> **EXERCISE GOAL**: Copy out exactly the lines below that run from the one holding "right hip: (270, 475, 7)" to the one holding "right knee: (808, 601, -17)", keeping both of those lines and no others.

> **PROVIDED DATA**:

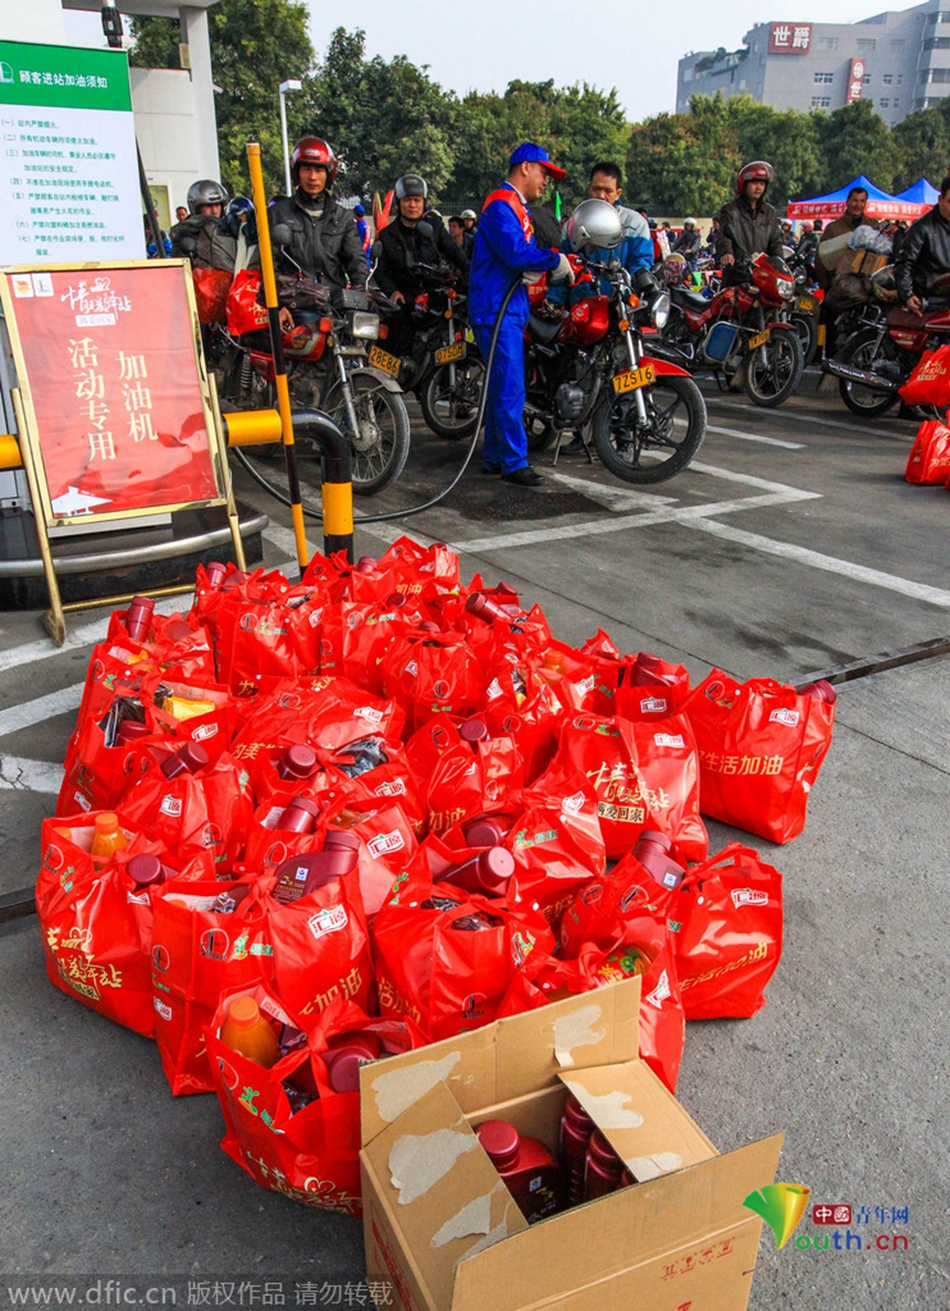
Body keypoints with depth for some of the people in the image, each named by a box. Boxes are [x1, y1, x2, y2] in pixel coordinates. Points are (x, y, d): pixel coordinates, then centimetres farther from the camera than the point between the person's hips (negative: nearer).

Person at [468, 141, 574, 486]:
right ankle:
==
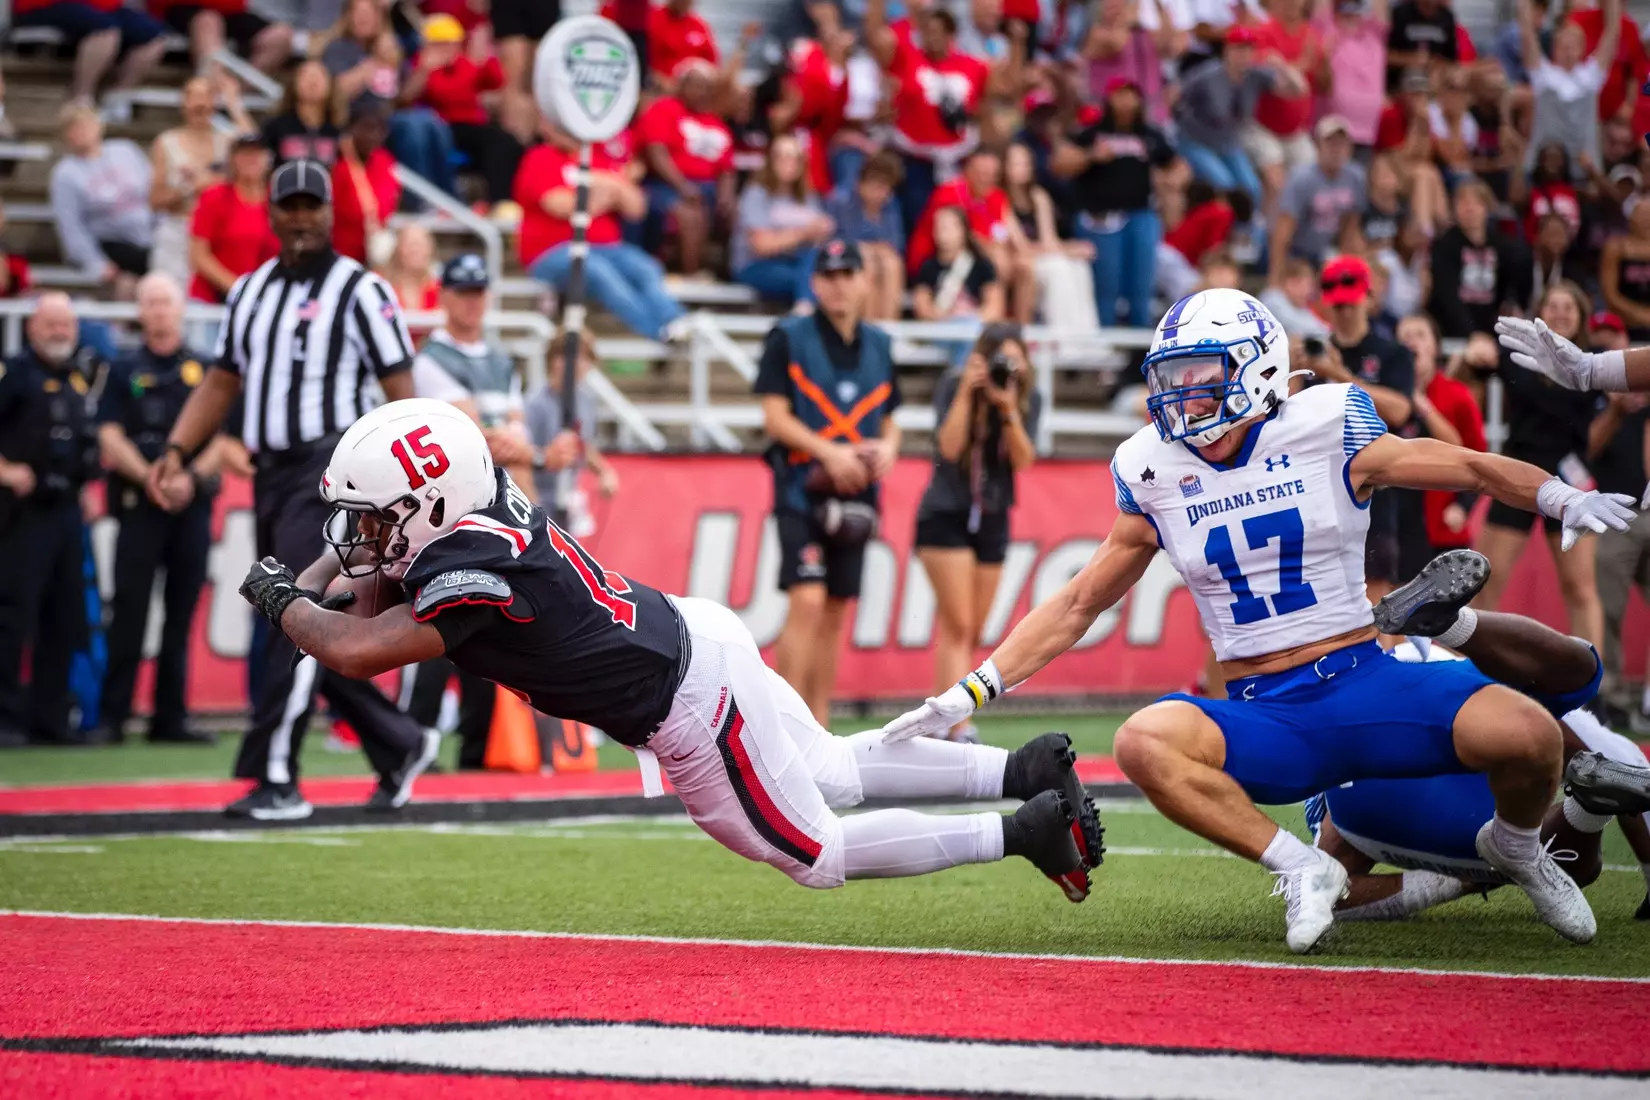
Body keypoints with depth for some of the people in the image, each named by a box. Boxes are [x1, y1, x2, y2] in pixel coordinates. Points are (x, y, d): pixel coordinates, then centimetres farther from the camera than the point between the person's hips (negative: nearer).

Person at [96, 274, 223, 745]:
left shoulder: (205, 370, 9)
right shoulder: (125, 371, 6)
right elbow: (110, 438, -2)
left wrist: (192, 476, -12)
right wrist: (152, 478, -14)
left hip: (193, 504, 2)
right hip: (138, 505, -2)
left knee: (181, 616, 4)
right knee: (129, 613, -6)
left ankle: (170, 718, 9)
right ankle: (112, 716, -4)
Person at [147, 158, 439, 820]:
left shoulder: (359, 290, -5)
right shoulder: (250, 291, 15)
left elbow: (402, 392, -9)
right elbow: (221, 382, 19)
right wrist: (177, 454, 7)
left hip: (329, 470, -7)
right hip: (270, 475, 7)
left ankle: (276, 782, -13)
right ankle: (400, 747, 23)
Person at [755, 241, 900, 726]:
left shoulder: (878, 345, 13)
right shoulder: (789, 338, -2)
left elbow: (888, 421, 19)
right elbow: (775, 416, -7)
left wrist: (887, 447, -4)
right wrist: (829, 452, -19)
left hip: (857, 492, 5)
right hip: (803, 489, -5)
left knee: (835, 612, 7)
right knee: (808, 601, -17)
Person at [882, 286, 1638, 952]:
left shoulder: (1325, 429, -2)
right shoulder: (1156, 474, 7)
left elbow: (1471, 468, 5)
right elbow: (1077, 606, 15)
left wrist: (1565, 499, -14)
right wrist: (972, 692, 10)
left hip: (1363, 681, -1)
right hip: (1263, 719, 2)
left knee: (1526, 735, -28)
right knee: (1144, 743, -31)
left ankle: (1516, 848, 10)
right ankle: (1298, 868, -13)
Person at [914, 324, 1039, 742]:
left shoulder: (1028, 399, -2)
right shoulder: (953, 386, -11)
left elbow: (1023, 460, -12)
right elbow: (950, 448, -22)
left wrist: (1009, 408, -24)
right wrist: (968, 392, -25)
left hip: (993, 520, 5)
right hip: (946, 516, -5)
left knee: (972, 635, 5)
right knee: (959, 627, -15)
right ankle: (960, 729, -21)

> **REPLY**:
right hip: (270, 475, 7)
left ankle: (276, 782, -13)
right ankle: (400, 747, 23)
Person at [755, 241, 900, 726]:
left shoulder: (878, 345, 13)
right shoulder: (789, 338, -2)
left elbow: (888, 421, 19)
right elbow: (775, 416, -7)
left wrist: (887, 447, -4)
right wrist: (829, 452, -19)
left hip: (857, 492, 5)
right hip: (803, 489, -5)
left knee: (835, 612, 7)
right knee: (808, 601, -17)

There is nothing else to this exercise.